Life gets in the way, it seems, and as difficult as it has been for me to get back to the blog and share some stories, it seems that a few of the chickens have also been too busy to get to the things they need to get to. Namely, laying eggs.
I’ll get back to some of the highlights down the road, presumably when I have more strength because I have eaten more eggs and thus boosted my protein intake. But for now, I decided to just jump back in, mid-step.
Yesterday, after many appeals and stays of execution, the Palace de Poulet out in my backyard has officially turned into Chicken Death Row for two of the chickens. The problem: while Kung Pao dutifully lays an egg each morning, Nugget and Pot Pie have stopped, completely.
It should be noted here that my 1st generation Chinese friend Laura felt she needed to point out that the “Chinese” chicken is still laying. She was relieved to hear that Kung Pao will not turn into Chinese chicken salad any time soon.
The main problem I have is as follows:
1) chickens are social so I can’t just have one or she will end up depressed (and likely stop laying).
2) the “ready to lay” chickens are debeaked (cruel, I don’t care what anyone says) and also expensive to ship, so I really don’t want to buy two of those from the hatchery.
3) the day old chicks I can get are super cool breed-specific hens, but if I just buy chicks, I am going to have to wait months before I get more than one measley egg a day.
I sat on the problem for a bit, canning chili, chicken broth, pickled carrots, peppornata, pickled Santa Fe grande chilies, and peaches as my means of meditation while I sorted through my options.
So, thankfully, the pantry is full if the egg carton is empty.

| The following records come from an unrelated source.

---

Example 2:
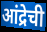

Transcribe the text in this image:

आंद्रेची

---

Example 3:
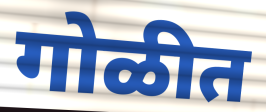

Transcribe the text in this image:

गोळीत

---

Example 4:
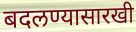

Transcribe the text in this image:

बदलण्यासारखी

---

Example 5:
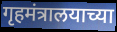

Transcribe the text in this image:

गृहमंत्रालयाच्या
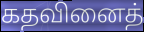
கதவினைத்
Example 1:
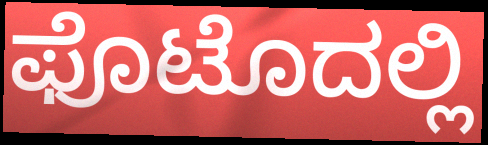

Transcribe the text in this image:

ಫೊಟೊದಲ್ಲಿ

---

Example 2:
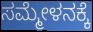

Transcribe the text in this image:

ಸಮ್ಮೇಳನಕ್ಕೆ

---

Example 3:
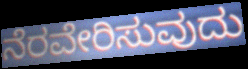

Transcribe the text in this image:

ನೆರವೇರಿಸುವುದು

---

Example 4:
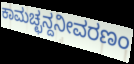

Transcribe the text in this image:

ಕಾಮಚ್ಛನ್ದನೀವರಣಂ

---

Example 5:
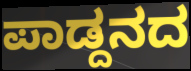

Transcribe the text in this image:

ಪಾಡ್ದನದ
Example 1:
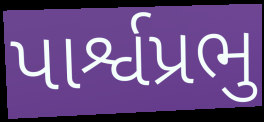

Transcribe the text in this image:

પાર્શ્વપ્રભુ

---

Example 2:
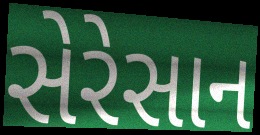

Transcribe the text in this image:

સેરેસાન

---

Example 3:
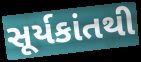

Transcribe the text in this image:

સૂર્યકાંતથી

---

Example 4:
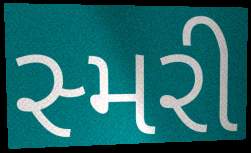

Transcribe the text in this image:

સ્મરી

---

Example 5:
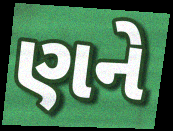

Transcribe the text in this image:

ણને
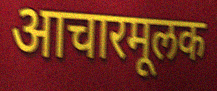
आचारमूलक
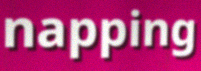
napping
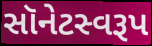
સૉનેટસ્વરૂપ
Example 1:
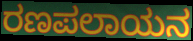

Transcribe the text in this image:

ರಣಪಲಾಯನ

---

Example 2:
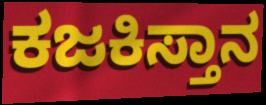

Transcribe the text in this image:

ಕಜಕಿಸ್ತಾನ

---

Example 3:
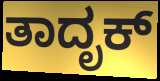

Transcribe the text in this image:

ತಾದೃಕ್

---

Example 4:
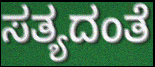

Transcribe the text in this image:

ಸತ್ಯದಂತೆ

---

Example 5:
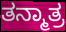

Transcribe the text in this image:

ತನ್ಮಾತ್ರ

Thie plan is this: I cajoled a farmer into bringing me two live chickens to the next farmer’s market, so I could have three layers through the winter. Because chickens slow down production over the winter, I will likely end up with 1 or 2 eggs a day, maybe at most, but at least I’ll have that.
I’ll be ordering the fancy chicks through the mail, so I’ll have day old chicks arriving somewheres around mid-October. (Kids will love that!) As soon as the chicks can be incorporated into the adult population, I’ll be culling the lazy layers from the herd.

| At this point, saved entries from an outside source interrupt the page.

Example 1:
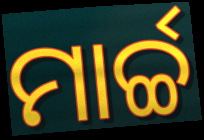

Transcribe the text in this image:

ମାର୍ଚ୍ଚ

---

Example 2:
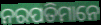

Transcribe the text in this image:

ନରପତିମାନେ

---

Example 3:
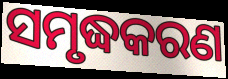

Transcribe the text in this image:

ସମୃଦ୍ଧକରଣ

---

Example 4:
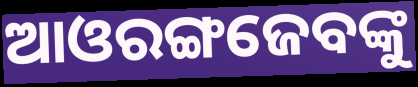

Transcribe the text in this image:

ଆଓରଙ୍ଗଜେବଙ୍କୁ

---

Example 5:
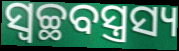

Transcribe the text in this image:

ସ୍ଵଚ୍ଛବସ୍ତ୍ରସ୍ୟ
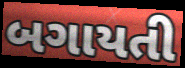
બગાયતી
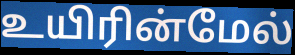
உயிரின்மேல்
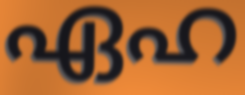
ഏഹ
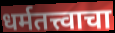
धर्मतत्त्वाचा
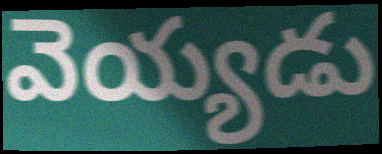
వెయ్యడు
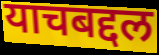
याचबद्दल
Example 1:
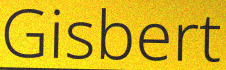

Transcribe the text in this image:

Gisbert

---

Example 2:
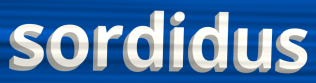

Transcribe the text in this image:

sordidus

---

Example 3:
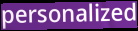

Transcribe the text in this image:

personalized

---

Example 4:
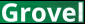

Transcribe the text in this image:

Grovel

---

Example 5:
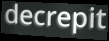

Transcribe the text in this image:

decrepit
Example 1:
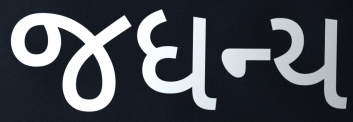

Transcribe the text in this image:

જધન્ય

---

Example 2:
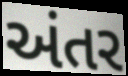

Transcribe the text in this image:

અંતર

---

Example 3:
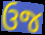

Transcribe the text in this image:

ઉજ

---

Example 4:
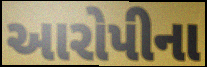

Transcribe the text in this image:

આરોપીના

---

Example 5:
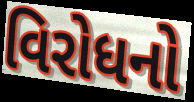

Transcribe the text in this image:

વિરોધનો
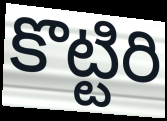
కొట్టిరి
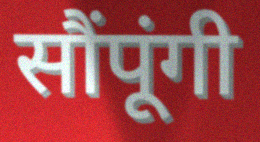
सौंपूंगी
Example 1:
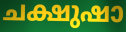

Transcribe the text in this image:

ചക്ഷുഷാ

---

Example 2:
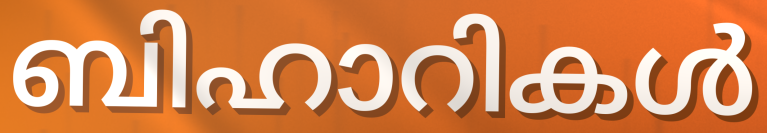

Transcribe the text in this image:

ബിഹാറികൾ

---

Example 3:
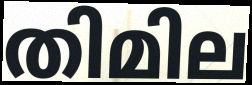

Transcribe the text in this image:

തിമില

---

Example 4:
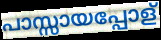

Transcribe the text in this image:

പാസ്സായപ്പോള്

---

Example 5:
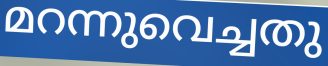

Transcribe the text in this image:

മറന്നുവെച്ചതു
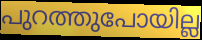
പുറത്തുപോയില്ല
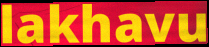
lakhavu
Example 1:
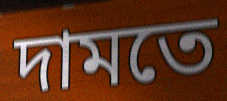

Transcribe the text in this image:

দামতে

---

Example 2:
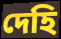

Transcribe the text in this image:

দেহি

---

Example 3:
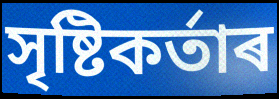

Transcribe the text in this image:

সৃষ্টিকৰ্তাৰ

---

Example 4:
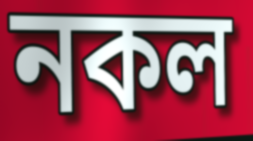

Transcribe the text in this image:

নকল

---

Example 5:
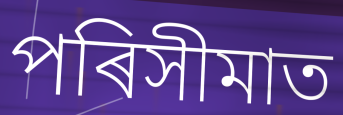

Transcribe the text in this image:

পৰিসীমাত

Culling is also known as harvesting. In fact, it is killing. But I have yet to really wrap my head around that yet.
So, I guess if you like jam, you should definitely start hanging around my house because I am quite sure I am going to be canning as I sort through this problem.
*Highlights include: Chicken on a Hot Plastic Roof, where the chickens free range in the yard, and points south, for one day; Voodoo Chicken, regarding the lack of emotional turmoil I go thru in deciding the chickens will not be getting health care at Oprah’s vet and These Chickens are Grounded, a special story when I learn to clip my chiekens wings so they can’t fly the coop.